Author: Susan Edmunds

A Far North pensioner says he has been left out of pocket by the way New Zealand Superannuation interacts with foreign schemes.

People who qualify for a pension from another country are often required to offset that against their New Zealand pension so that the full amount they receive is the same as someone who had stayed in New Zealand their whole working life.

If the amount coming from overseas is more than the New Zealand pension, only the overseas pension is paid.

To affect the rate of NZ Super, the foreign pension must cover at least one of the circumstances that New Zealand pensions cover and has to be administered by or on behalf of another country's Government.

Peter Benson, who lives in Awanui, Far North, said he had been receiving the New Zealand pension since 2005.

In 2016, he was told to apply for the Australian pension because he had worked there for two years.

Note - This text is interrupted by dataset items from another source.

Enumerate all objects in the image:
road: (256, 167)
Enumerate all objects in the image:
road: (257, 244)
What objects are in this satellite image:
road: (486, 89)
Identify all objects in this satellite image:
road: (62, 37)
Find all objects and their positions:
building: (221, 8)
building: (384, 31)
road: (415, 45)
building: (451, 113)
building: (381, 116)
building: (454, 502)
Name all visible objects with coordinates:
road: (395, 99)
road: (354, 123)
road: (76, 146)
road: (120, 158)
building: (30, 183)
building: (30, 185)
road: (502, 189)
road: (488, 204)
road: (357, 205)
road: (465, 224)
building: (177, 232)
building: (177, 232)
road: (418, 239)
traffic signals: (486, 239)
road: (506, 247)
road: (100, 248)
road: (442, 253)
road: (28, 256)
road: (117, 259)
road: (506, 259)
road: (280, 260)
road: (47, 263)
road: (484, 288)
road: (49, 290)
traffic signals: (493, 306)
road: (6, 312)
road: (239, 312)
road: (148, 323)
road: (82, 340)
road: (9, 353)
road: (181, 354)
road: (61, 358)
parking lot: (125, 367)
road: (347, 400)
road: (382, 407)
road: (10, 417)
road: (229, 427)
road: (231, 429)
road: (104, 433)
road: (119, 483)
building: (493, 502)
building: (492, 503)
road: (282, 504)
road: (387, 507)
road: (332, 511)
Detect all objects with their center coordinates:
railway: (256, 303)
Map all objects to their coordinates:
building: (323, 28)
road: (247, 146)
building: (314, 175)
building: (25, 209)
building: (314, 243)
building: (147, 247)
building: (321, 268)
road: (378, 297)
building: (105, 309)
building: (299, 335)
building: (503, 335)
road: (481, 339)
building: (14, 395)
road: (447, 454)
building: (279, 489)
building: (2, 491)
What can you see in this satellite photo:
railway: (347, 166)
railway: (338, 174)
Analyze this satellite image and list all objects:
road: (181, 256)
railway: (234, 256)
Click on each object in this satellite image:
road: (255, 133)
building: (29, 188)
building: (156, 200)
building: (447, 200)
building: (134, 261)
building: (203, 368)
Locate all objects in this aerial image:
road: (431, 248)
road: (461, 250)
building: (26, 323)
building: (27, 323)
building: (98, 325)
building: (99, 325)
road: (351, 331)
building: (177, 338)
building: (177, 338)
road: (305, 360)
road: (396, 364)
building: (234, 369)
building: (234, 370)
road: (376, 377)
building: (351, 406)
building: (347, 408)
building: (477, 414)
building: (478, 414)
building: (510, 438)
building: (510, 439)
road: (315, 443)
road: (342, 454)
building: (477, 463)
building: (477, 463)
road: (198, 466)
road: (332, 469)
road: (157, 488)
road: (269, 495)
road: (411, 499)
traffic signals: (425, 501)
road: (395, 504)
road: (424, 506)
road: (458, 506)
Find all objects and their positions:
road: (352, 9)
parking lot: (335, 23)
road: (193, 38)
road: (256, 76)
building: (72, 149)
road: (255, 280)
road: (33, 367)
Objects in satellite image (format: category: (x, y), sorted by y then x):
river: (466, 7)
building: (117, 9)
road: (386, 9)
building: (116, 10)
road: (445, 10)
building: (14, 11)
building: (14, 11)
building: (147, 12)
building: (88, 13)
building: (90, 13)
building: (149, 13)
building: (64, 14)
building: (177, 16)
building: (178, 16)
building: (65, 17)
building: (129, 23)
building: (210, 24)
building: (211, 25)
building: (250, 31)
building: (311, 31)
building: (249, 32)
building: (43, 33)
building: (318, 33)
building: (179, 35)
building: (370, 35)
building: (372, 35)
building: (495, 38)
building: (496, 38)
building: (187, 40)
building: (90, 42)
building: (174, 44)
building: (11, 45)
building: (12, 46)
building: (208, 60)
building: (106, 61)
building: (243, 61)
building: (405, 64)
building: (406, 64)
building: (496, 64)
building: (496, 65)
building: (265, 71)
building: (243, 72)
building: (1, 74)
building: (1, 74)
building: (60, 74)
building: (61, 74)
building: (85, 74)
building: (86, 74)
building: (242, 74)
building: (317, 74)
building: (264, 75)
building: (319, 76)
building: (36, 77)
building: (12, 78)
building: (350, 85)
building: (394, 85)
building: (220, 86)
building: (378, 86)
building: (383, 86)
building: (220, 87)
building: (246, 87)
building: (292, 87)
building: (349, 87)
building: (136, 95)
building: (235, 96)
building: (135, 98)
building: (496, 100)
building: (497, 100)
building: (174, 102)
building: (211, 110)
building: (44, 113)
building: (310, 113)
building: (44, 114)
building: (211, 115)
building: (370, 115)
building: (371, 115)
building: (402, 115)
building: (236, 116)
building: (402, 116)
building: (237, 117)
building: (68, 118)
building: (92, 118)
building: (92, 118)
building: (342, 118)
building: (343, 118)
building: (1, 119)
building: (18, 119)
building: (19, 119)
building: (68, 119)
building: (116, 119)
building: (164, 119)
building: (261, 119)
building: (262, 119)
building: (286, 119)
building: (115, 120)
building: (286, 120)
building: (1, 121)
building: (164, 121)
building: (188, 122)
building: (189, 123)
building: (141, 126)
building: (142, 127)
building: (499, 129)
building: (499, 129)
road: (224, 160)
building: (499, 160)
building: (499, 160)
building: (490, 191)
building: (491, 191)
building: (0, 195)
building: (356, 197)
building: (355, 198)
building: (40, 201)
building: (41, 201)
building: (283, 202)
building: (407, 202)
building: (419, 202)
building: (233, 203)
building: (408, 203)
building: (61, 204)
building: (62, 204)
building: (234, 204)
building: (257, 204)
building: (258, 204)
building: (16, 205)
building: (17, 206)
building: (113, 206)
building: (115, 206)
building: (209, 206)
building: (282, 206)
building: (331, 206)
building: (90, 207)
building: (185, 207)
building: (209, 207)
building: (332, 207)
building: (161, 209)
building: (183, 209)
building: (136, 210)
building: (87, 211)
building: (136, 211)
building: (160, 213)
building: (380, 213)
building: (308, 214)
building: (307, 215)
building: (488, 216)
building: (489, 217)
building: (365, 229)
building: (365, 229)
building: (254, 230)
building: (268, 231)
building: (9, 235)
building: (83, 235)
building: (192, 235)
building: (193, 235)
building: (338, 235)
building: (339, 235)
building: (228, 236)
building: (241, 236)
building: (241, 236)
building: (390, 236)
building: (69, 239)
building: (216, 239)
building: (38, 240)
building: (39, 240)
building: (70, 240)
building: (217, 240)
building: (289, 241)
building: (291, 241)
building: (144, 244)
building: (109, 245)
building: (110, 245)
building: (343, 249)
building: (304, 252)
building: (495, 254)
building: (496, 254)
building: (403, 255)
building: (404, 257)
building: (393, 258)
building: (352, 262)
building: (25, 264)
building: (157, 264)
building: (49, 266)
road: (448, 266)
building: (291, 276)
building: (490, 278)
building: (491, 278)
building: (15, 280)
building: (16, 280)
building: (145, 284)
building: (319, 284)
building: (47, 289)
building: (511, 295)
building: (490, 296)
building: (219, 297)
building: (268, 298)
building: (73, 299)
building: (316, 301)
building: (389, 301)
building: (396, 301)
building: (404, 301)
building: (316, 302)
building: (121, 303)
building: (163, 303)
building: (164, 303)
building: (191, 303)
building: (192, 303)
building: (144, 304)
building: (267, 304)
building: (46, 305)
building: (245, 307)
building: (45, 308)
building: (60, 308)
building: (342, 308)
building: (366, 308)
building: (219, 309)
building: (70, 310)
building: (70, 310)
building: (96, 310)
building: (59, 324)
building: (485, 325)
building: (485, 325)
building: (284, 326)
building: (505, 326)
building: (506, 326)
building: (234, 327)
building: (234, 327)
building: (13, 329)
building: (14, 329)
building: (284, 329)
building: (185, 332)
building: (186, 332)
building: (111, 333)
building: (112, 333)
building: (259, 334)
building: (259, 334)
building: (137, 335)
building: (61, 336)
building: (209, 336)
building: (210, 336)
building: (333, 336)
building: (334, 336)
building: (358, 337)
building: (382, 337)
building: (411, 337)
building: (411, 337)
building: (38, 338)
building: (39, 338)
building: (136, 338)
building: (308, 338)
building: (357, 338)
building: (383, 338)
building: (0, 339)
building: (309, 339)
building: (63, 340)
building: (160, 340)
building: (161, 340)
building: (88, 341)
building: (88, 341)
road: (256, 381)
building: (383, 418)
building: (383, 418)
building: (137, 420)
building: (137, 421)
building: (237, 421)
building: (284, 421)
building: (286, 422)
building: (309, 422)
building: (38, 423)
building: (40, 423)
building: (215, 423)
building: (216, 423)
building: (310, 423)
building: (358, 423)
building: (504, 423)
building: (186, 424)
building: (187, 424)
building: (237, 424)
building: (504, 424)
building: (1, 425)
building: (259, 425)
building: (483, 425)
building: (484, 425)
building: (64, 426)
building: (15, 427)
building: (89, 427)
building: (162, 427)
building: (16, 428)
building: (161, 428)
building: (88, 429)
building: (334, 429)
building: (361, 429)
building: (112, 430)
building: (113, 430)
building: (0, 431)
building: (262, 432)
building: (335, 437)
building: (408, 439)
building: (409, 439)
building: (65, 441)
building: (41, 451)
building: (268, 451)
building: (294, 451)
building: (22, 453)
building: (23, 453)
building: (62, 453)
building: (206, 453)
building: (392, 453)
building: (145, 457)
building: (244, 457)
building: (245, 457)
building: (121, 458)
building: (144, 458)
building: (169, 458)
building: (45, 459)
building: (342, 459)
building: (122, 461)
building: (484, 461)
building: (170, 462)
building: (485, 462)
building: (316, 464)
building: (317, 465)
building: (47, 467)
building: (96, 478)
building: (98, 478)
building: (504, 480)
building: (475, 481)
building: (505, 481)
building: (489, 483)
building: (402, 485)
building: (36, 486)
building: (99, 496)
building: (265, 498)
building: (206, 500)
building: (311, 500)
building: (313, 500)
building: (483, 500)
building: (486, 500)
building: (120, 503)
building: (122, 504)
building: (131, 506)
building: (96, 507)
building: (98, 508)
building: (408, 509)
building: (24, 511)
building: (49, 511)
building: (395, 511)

He said he was told, if he did not, it could affect his superannuation. He made the application and was given NZ$85 a month.

"At about the same time, I was directed to apply for the Canadian Old Age Benefit - as a born Canadian I apparently was eligible as I not only was still a citizen but had also worked over there - which I duly did and was granted originally NZ$245 per month.

"Australian Centrelink sent me a request demanding the date my Canadian application was received, the amount I received and if I received a back pay or lump sum and how much it was. I did not reply, so they cut my Aussie pension off.

"I then received a cheque for NZ$23,000 from Canada as back pay. The following year I received a cheque for NZ$40,000."

This was what he would have received up to that point, had he applied for the Canadian pension when he turned 65.

Benson said he told Work and Income about the first $23,000 and received no reply. But he had since been told that Canada had reported the full amounts he received. It was calculated that he had been overpaid $79,000 in New Zealand Superannuation as a result.

"Work and Income have deducted $80 per week from my super, so by 2038, the full amount I owe will be paid off. In the meantime, my New Zealand Super is $386 per fortnight, not over $800 as expected. I also receive NZ$560 per month from a Canadian account at BNZ."

Peter Benson said the request to pay back a pension overpayment had surprised him.

He said he felt it was unfair.

"In a sense, the New Zealand Super is means-tested and the whole exercise is designed for the NZ Government to reap the funds I had worked my ass off for and make me apply for overseas funds with absolutely no benefit to me whatsoever."

But Kay Read, Ministry of Social Development general manager client service delivery, said she could understand Benson might be frustrated.

"Mr Benson applied for his New Zealand pension in 2005. At the time we gave him forms to also apply for Canadian Pension, and spoke with him about his obligations and options. Our records show he never returned these forms and for the next couple of years was in and out of the country. If Mr Benson had completed his forms in 2005, the deduction would have been correctly applied and his overpayment amount would have likely have been nominal to non-existent.

People who've spent long periods overseas can often qualify for foreign pensions.
People who've spent long periods overseas can often qualify for foreign pensions.

"Mr Benson applied for the Canadian pension in 2016 – 11 years after he began receiving New Zealand Superannuation. When the Canadian authorities granted his Canadian pension, they paid arrears dating back to Mr Benson's 65th birthday. As the amount of any overseas pension should be deducted from New Zealand Superannuation, an overpayment was established.

"With any overpayments we talk with people to see what they can reasonably afford to pay back without causing them any undue hardship. If Mr Benson has concerns or is worried about this, we would encourage him to talk with us further, so we can work through the best option for him them. He has always had the option to pay the Canadian arrears amount, which would reduce his overpayment considerably."

She said the ministry wanted to achieve fairness between people who had lived and worked outside New Zealand and those who had not.

"New Zealanders who qualify for overseas pensions can live outside New Zealand for many years and while they live overseas, they do not pay New Zealand tax or contribute in other ways to New Zealand."